== LAVORO RICHIESTO ==
a) Nel testo sulla Pedemontana Lombarda, quale banca il governo regionale lombardo ha liberato dall'investimento?
b) Trascrivi dal testo sulla Pedemontana Lombarda il passo che va da "Raccontavo anche l’arroganza" fino a "strategicità del progetto." compreso.

== TESTO ESTRATTO ==
########

Ho pubblicato “diossina 2.0″ nel 2013, raccontavo l’ulteriore disastro che l’impatto della nuova Autostrada Pedemontana Lombarda avrebbe potuto causare passando sui territori già martoriati dal cosiddetto “disastro di Seveso” del 1976.
Raccontavo anche l’arroganza di una classe politica che, da sempre, adotta le stesse metodologie comunicative, minimizzando ogni potenziale pericolo con l’unico scopo di assecondare interessi che non sono certo quelli dei semplici lavoratori, ma quelli delle grandi lobby che in questo genere di “affari” pesca il proprio lauto tornaconto.
Ho, naturalmente, seguito le evoluzioni più recenti della vicenda, fino all’ultimo passaggio – di poco tempo fa – quando, con un semplice emendamento, di fatto il governo regionale lombardo ha liberato Banca Intesa dall’investimento, caricandosene un’ulteriore parte e facendo sì che ormai l’Autostrada Pedemontana Lombarda sia costituita da solo capitale pubblico.
Ora, l’intenzione della Regione è quello di proseguire l’opera, ferma da dieci anni, in nome della strategicità del progetto.

########

== ELENCO ==

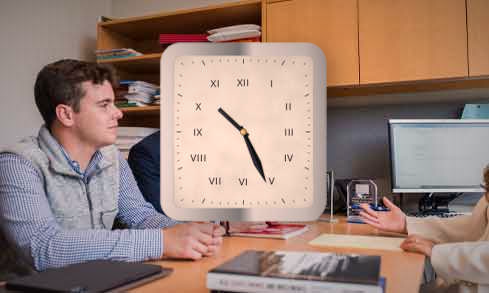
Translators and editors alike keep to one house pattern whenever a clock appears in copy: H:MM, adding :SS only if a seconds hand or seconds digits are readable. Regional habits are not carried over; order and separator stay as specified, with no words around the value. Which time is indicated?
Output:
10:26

########

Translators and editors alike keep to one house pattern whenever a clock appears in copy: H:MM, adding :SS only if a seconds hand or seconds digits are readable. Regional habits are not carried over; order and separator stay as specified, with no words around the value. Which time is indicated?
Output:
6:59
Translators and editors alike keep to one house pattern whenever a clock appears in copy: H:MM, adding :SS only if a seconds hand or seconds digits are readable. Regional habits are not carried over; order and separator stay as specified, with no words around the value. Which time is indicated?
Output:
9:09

########

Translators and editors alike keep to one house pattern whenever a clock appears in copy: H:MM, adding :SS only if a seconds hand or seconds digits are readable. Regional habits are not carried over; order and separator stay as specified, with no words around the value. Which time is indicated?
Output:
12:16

########

== RISULTATI DEI COMPITI ==
a) Banca Intesa.

b)
Raccontavo anche l’arroganza di una classe politica che, da sempre, adotta le stesse metodologie comunicative, minimizzando ogni potenziale pericolo con l’unico scopo di assecondare interessi che non sono certo quelli dei semplici lavoratori, ma quelli delle grandi lobby che in questo genere di “affari” pesca il proprio lauto tornaconto.
Ho, naturalmente, seguito le evoluzioni più recenti della vicenda, fino all’ultimo passaggio – di poco tempo fa – quando, con un semplice emendamento, di fatto il governo regionale lombardo ha liberato Banca Intesa dall’investimento, caricandosene un’ulteriore parte e facendo sì che ormai l’Autostrada Pedemontana Lombarda sia costituita da solo capitale pubblico.
Ora, l’intenzione della Regione è quello di proseguire l’opera, ferma da dieci anni, in nome della strategicità del progetto.